I'm the exact opposite when it comes to note taking. I HATE writing in books. I just can't do it. After years of being told it was practically akin to murder to write in a textbook, I can't pick up the habit. I had one professor who insisted we annotate because the bookstore wouldn't buy the books back anyway. She checked. I think I highlighted random sentences after I'd done my reading. I planned a vacation recently, though, and downloaded an ebook guide to Vegas, and it was wonderful being able to highlight all the restaurants and sites we wanted to see, and look at them in one list later, and just click to the appropriate page. If I wanted to do that with a real book, I'd have 100 post-it notes stuck in it, which would all fall out when I shoved it into my suitcase anyway  I think it all comes down to what kind of reader you are.

I do agree that it's much easier to flip through a DTB to find a specific passage, unless there's some distinctive phrase that you can search for.


----------



## mooshie78 (Jul 15, 2010)

Yeah I don't care at all about marking up books personally. 

Another limitation of the kindle/eink is that I'm mainly reading scholarly journal articles and many of those are just too big for the kindle's screen and have tons of tables, figures, equationsnetc that can't be reflowed. 

Ahe DX would solve the screen size problem, but still has the clunky (IMO) annotation system and slow page turns making it harder to flip through to look something up when writing my own articles etc. 

SomI either read them in Goodreader on my ipadmwhich has a great set of annotation features, or just print them out if it's something like a letter sized document with 2 or 3 columns of text as those are still a bit big for the iPad's screen unless you're willing to read half page at a time in landscape (which stinks for big tables).


----------



## history_lover (Aug 9, 2010)

Rainha said:


> I'm the exact opposite when it comes to note taking. I HATE writing in books. I just can't do it. After years of being told it was practically akin to murder to write in a textbook, I can't pick up the habit. I had one professor who insisted we annotate because the bookstore wouldn't buy the books back anyway. She checked. I think I highlighted random sentences after I'd done my reading. I planned a vacation recently, though, and downloaded an ebook guide to Vegas, and it was wonderful being able to highlight all the restaurants and sites we wanted to see, and look at them in one list later, and just click to the appropriate page. If I wanted to do that with a real book, I'd have 100 post-it notes stuck in it, which would all fall out when I shoved it into my suitcase anyway  I think it all comes down to what kind of reader you are.

SOURCE DATA:

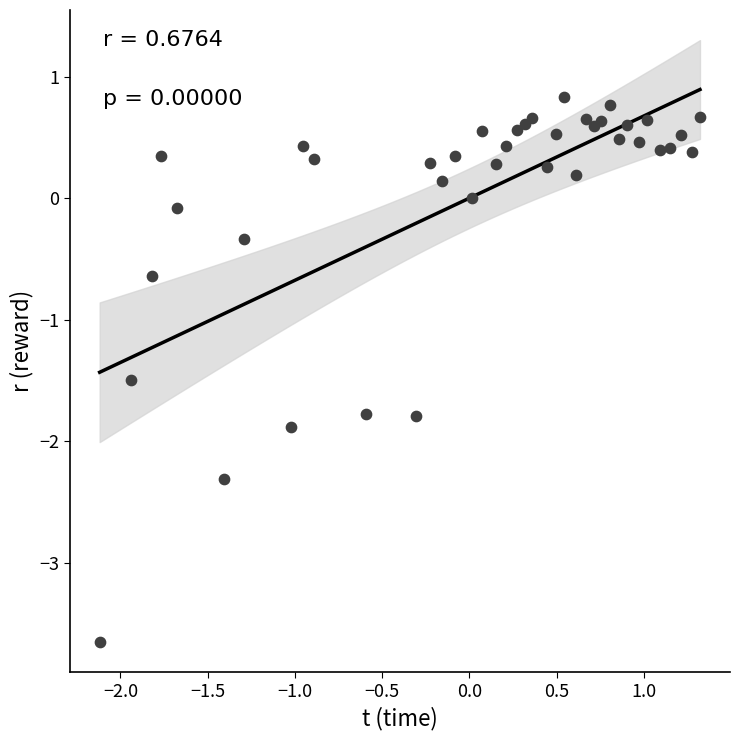

What Y value in the scatter plot is closest to -1?

-0.6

EXERCISE: Can you duplicate, word for word, the part of the forum thread on reading and note taking that begins at the words "SomI either read" and stops after "for big tables)."?

OUTPUT BELOW:
SomI either read them in Goodreader on my ipadmwhich has a great set of annotation features, or just print them out if it's something like a letter sized document with 2 or 3 columns of text as those are still a bit big for the iPad's screen unless you're willing to read half page at a time in landscape (which stinks for big tables).